ИСХОДНЫЙ ТЕКСТ
▼▼▼

23 апреля исполняется 125 лет со дня рождения Сергея Прокофьева. Сочинения гениального композитора-новатора, не знавшего жанровых ограничений в своем творчестве, во многом определили музыкальное развитие России и мира. Памяти Прокофьева посвящен весь 2016 год. «Культура» включилась в торжества и решила задать свои вопросы Сергею Сергеевичу, чьи музыка и слово остаются живыми и актуальными.
культура: Вы поступили в Петербургскую
консерваторию в возрасте 13 лет. Сегодня Вас назвали бы вундеркиндом.
Если среди студентов исполнительских специальностей столь раннее
развитие - редкость, то в композиторском деле, скорее, исключение.
Экзамен помните?
Прокофьев: Вступительный экзамен прошел довольно эффектно.
Передо мной экзаменовался мужчина с бородой, принесший в качестве всего
своего багажа романс без аккомпанемента. Я вошел, сгибаясь под тяжестью
двух папок, в которых лежали четыре оперы, две сонаты, симфония и
довольно много фортепианных пьес. «Это мне нравится!» - сказал
Римский-Корсаков, который вел экзамен.

▲▲▲

[Записи набора данных для сегментации]
▼▼▼

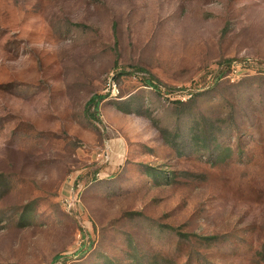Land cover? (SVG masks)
<instances>
[{"label": "rangeland", "instance_id": "obj_1", "mask_svg": "<svg viewBox=\"0 0 264 264\" xmlns=\"http://www.w3.org/2000/svg\"><path fill=\"white\" fill-rule=\"evenodd\" d=\"M0 264H264V0H0Z\"/></svg>", "mask_w": 264, "mask_h": 264}, {"label": "built area", "instance_id": "obj_2", "mask_svg": "<svg viewBox=\"0 0 264 264\" xmlns=\"http://www.w3.org/2000/svg\"><path fill=\"white\" fill-rule=\"evenodd\" d=\"M98 154H99V157H102L103 161H105V162L110 159V153L107 149L100 151ZM78 199H79V197L76 193L71 194V196H69L67 199H65V205L70 210L75 206L76 202L79 201Z\"/></svg>", "mask_w": 264, "mask_h": 264}]
</instances>
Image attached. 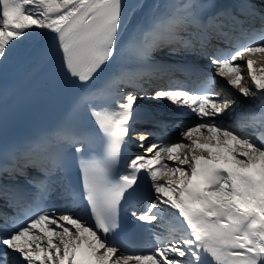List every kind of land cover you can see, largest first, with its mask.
Segmentation results:
<instances>
[{"label": "snow or ice", "instance_id": "snow-or-ice-1", "mask_svg": "<svg viewBox=\"0 0 264 264\" xmlns=\"http://www.w3.org/2000/svg\"><path fill=\"white\" fill-rule=\"evenodd\" d=\"M206 7L197 0L162 4L135 19L125 42L124 0H0V72L18 58H39L53 87L63 78L85 88L81 102L96 125L82 131L68 118L11 145L0 141V199L17 209L0 213V264H264V66L255 67L264 61V11L216 3L218 11L208 14ZM240 10L258 16L260 27H244ZM237 25L234 49L213 48L220 36L230 43ZM165 49L206 57L227 86L252 98L245 112H237L239 97L216 91L210 77L195 87L172 79L175 71L204 74L156 60ZM245 67L250 83H243ZM145 82L154 85L151 96ZM139 99L187 107L198 120L181 125L179 138L146 146L152 133H137L136 125L150 113ZM226 113L235 114L232 122ZM134 136L154 155H136L119 172L122 147ZM145 180L155 198L131 215L166 223V231L150 251H138L117 236L122 202ZM54 192L66 210H50ZM81 205L89 217L73 210Z\"/></svg>", "mask_w": 264, "mask_h": 264}, {"label": "bare ground", "instance_id": "bare-ground-1", "mask_svg": "<svg viewBox=\"0 0 264 264\" xmlns=\"http://www.w3.org/2000/svg\"><path fill=\"white\" fill-rule=\"evenodd\" d=\"M264 63V61H262ZM263 63L261 65H263ZM173 164V162H171ZM174 165V164H173ZM187 165L183 166L186 167ZM43 243H46V241H43Z\"/></svg>", "mask_w": 264, "mask_h": 264}]
</instances>
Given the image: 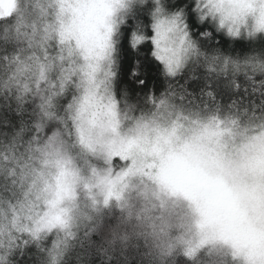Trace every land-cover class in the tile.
<instances>
[{
  "label": "clouds",
  "instance_id": "obj_1",
  "mask_svg": "<svg viewBox=\"0 0 264 264\" xmlns=\"http://www.w3.org/2000/svg\"><path fill=\"white\" fill-rule=\"evenodd\" d=\"M0 264H264V0H0Z\"/></svg>",
  "mask_w": 264,
  "mask_h": 264
}]
</instances>
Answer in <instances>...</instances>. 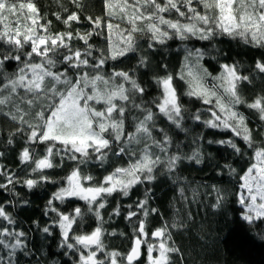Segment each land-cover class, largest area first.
I'll return each mask as SVG.
<instances>
[{"label": "snow or ice", "instance_id": "1", "mask_svg": "<svg viewBox=\"0 0 264 264\" xmlns=\"http://www.w3.org/2000/svg\"><path fill=\"white\" fill-rule=\"evenodd\" d=\"M72 2L77 3V0ZM103 2L104 16L85 17L92 25L90 31L52 33L49 30L52 21L45 20L35 0H0V118L16 124L15 131L9 134L8 144L14 142V136L25 135L29 144L45 146V155L40 158H36L29 147L20 153L22 164L35 165L32 172L61 167L65 159L74 162L75 166L65 178L67 186L59 188L48 201L45 215L52 212L56 217L42 231L51 234V226H58L62 238L59 246L77 256L76 264H137L142 246H146L148 264H175L172 254L181 250L175 245L172 229H185L187 224L178 218L171 225L164 221L149 232L147 218L159 213L157 208L149 207L151 189H147L144 199L136 202V211L130 210L133 205H128L126 219L131 220L138 213L143 218L133 226L132 246L127 253L107 250L103 242L104 217L100 210L106 208L107 198L113 194L128 196L136 185L156 181L158 174H174L184 160L203 163L202 155L198 149L191 156L183 155L180 145H173L172 137L164 129L158 130L160 139L153 135L157 130V114L187 133L182 127L186 110L180 103L171 74L157 80L163 88L160 102H152L157 113L143 102H136L138 97L142 99L145 89L138 83L135 73L114 67L105 72V66L109 61H118L136 52L138 37L143 36L148 37L149 48L163 45L174 37L211 41L217 36H228L264 49V0ZM173 13L174 19L171 18ZM55 15L61 19L58 13ZM79 21L80 14L72 12L62 23L70 29L73 22ZM105 32L106 48L96 49L89 43L93 36ZM73 40L83 41L84 47H73ZM204 55L201 49L187 50L180 79H187V95L214 105L218 110L210 107L211 118L202 123L208 128L230 130L252 151L248 167L239 176L237 203L244 209L243 220L264 223V140L254 139L248 118L237 108L246 104L264 121V95L251 103L243 99L239 85L242 81H251L249 76L238 71L237 64L221 65L220 75L213 77L218 83L209 86L205 77L211 73L200 63ZM140 64L146 66L147 57H142ZM11 66H14L13 72L5 71ZM184 69H187L186 75ZM255 69L264 74V60H257ZM132 110H138L142 118L131 117L132 131H126V120ZM191 118L201 121L199 111ZM208 143L228 145L236 154H245L234 139ZM173 148L175 151H171ZM109 154L127 157V165L113 168L100 181L82 173L81 166H86L93 157L103 166ZM3 155L0 152V157ZM57 157L59 163H54ZM224 167L230 173L237 172L231 165ZM0 176L5 177L0 190H10L9 186L21 183L14 173L5 171L3 164H0ZM49 180L50 177L40 175L39 179H27L22 183L31 189ZM85 182L91 183L86 186ZM212 191L216 193L212 207L218 209L225 197L215 185ZM184 192L180 187L181 199L187 200ZM192 192L195 198L197 190L192 189ZM69 198L86 202V210L76 206L70 212H62L54 204V201L63 202ZM12 203H0V219L6 222L0 225V264H16L18 250L25 255L31 253L28 234L15 227L17 221L6 211V205ZM88 214L94 215L100 223L90 232H78ZM113 214L120 215L119 206L113 209ZM187 219H193L191 212L187 213Z\"/></svg>", "mask_w": 264, "mask_h": 264}, {"label": "trees", "instance_id": "2", "mask_svg": "<svg viewBox=\"0 0 264 264\" xmlns=\"http://www.w3.org/2000/svg\"><path fill=\"white\" fill-rule=\"evenodd\" d=\"M13 2H19V0H13ZM35 3L45 20L52 21L49 26L52 33L69 30L74 33L77 30L81 33L90 31L92 25L85 17L104 16L105 12L103 0H77V3H73L72 0H35ZM72 12L80 14V21L73 22L69 29L62 20ZM57 13L61 16L60 20L56 18ZM171 18H176L175 13ZM72 43L73 47H84V42L81 40H73ZM89 43L95 45L96 49L106 48V32L93 36ZM138 44L136 52L129 53L127 57L118 61H109L105 66V72L114 67L117 70L129 71L130 74L135 73L138 83L145 89L142 99L138 97L136 102H143L157 113L158 110L152 102L159 103L163 94L162 85L157 80L171 74L180 103L186 110L182 127L187 129V133L177 129L166 118L157 114V130L153 132V135L160 139L161 134L158 130L164 129L172 137L173 145H180L183 155L191 156L198 149L203 163L197 164L194 160H184L172 175L158 174L156 181L136 185L128 196L113 194L108 197L106 208L100 210L104 217L103 227L106 233L103 242L107 250H118L121 253H127L130 250L134 236L133 226L143 217L138 213L137 217L131 220L126 219L128 205H133L130 210L136 211V202L144 199L147 189H151L149 207L157 208L159 213L147 218L149 232L160 227L164 221L171 225L178 218L187 224L185 229H172L175 245L181 250L180 253L172 254L175 264H264V223L260 220H254L251 223L243 220L241 213L244 209L237 203L236 195L239 191V176L248 167L252 151L239 137H234L230 130L212 129L202 123L203 120L211 118V113L208 112L210 107L217 112L218 110L214 108V105L205 104L203 100L187 95L189 91L187 79L182 80L179 76L187 50L201 49L205 55L200 63L203 69L211 73V76L205 77V82L209 86L218 83L213 80V77L220 75L221 65L237 64L238 71L250 78L251 82L240 83L239 90L243 99L251 103L256 97L264 95V74L255 69L256 61L264 60V49L228 36H217L211 41H201L196 38L180 40L174 37L163 45L155 44L153 48L148 47V37L143 36L138 37ZM142 57H147L146 66L140 64ZM14 70V66L5 69L8 73ZM184 72L186 75L187 69H184ZM220 91L222 92V89ZM237 108L248 118V126L254 130V139L264 140V121L259 119V113L247 108L246 104L238 105ZM197 111L201 115V121L191 118ZM131 117L142 118V115L138 110H132L126 120V131H132L129 126ZM15 128L14 122L0 118V152L4 153L0 157V164L4 165L6 172L14 173L21 181L14 186H9L10 190H0V203L13 202L11 206L6 205V211L12 213L17 221L15 227L28 234L30 241L28 248L31 249V253L27 255L18 250L16 264H76L77 256L59 246L62 238L58 226H51V234L42 231L43 227L49 226L51 220L56 217V214L52 212L45 215L48 201L53 193L67 185L65 178L75 166L74 162L65 159L61 167L32 172L31 169L35 165L30 162L22 164L19 159L20 153L25 147H29L31 151H34L35 157L40 158L45 155V146L29 144L25 135L14 136V142L8 144L9 134L14 132ZM200 137L203 139H199ZM227 139H234L245 154H236L228 145L208 143V141ZM171 151H175V148ZM53 162L59 163V157ZM127 163V157L109 154L103 166L93 157L90 163L81 166V171L100 181L113 168L126 166ZM224 165H231L237 172L230 173ZM40 175L48 176L50 180L41 181L31 189L22 183L27 179H39ZM4 182L5 177L0 176V183ZM89 183L91 182H85V184ZM213 185L221 189L225 197L222 206L218 209L212 207L216 196V193L212 191ZM180 187L185 189L184 195L188 198L187 200L181 199ZM192 189L197 190L195 198H193ZM24 201L27 203H23ZM54 204L62 212H70L76 206L86 210V202L77 198H69L63 202L54 201ZM117 206L120 207V215L113 214V209ZM188 212L192 214L191 221L187 219ZM34 222H38V225ZM5 223L0 219V225ZM98 223L100 222L94 215L88 214L77 231L90 232ZM113 232L115 235H111ZM141 251L142 255L137 264H148L146 246H142Z\"/></svg>", "mask_w": 264, "mask_h": 264}, {"label": "rangeland", "instance_id": "3", "mask_svg": "<svg viewBox=\"0 0 264 264\" xmlns=\"http://www.w3.org/2000/svg\"><path fill=\"white\" fill-rule=\"evenodd\" d=\"M218 114H219V113H218ZM85 185L87 186L88 184H85ZM66 186H67V185H66ZM66 186H65V187H66ZM154 255H156V253H154Z\"/></svg>", "mask_w": 264, "mask_h": 264}]
</instances>
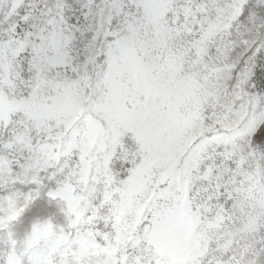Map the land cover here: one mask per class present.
Wrapping results in <instances>:
<instances>
[{
  "label": "rangeland",
  "instance_id": "obj_1",
  "mask_svg": "<svg viewBox=\"0 0 264 264\" xmlns=\"http://www.w3.org/2000/svg\"><path fill=\"white\" fill-rule=\"evenodd\" d=\"M261 72L264 0H0L6 264H264Z\"/></svg>",
  "mask_w": 264,
  "mask_h": 264
},
{
  "label": "trees",
  "instance_id": "obj_2",
  "mask_svg": "<svg viewBox=\"0 0 264 264\" xmlns=\"http://www.w3.org/2000/svg\"><path fill=\"white\" fill-rule=\"evenodd\" d=\"M259 77L261 80H264V74L262 72ZM60 204L59 201L50 199L45 194L34 197L10 225L12 231H14L15 242H20L22 235L32 228L41 215H45V213L60 215L56 211ZM7 252L8 247L3 243L0 237V264H6Z\"/></svg>",
  "mask_w": 264,
  "mask_h": 264
}]
</instances>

▲▲▲

ЗАДАНИЯ
• 1. Ответьте на вопросы по тексту о Прокофьеве:
(a) Какая годовщина со дня рождения композитора отмечается 23 апреля?
(b) В каком возрасте он поступил в Петербургскую консерваторию?
(c) Кто вел вступительный экзамен?
• 2. Переименуйте «Петербургскую» в «Московскую» и приведите фрагмент текста о Прокофьеве, начиная со слов «23 апреля исполняется» и заканчивая словами «прошел довольно эффектно.».

ОТВЕТЫ
• 1.
(a) 125 лет со дня рождения.
(b) В 13 лет.
(c) Римский-Корсаков.

• 2.
23 апреля исполняется 125 лет со дня рождения Сергея Прокофьева. Сочинения гениального композитора-новатора, не знавшего жанровых ограничений в своем творчестве, во многом определили музыкальное развитие России и мира. Памяти Прокофьева посвящен весь 2016 год. «Культура» включилась в торжества и решила задать свои вопросы Сергею Сергеевичу, чьи музыка и слово остаются живыми и актуальными.
культура: Вы поступили в Московскую
консерваторию в возрасте 13 лет. Сегодня Вас назвали бы вундеркиндом.
Если среди студентов исполнительских специальностей столь раннее
развитие - редкость, то в композиторском деле, скорее, исключение.
Экзамен помните?
Прокофьев: Вступительный экзамен прошел довольно эффектно.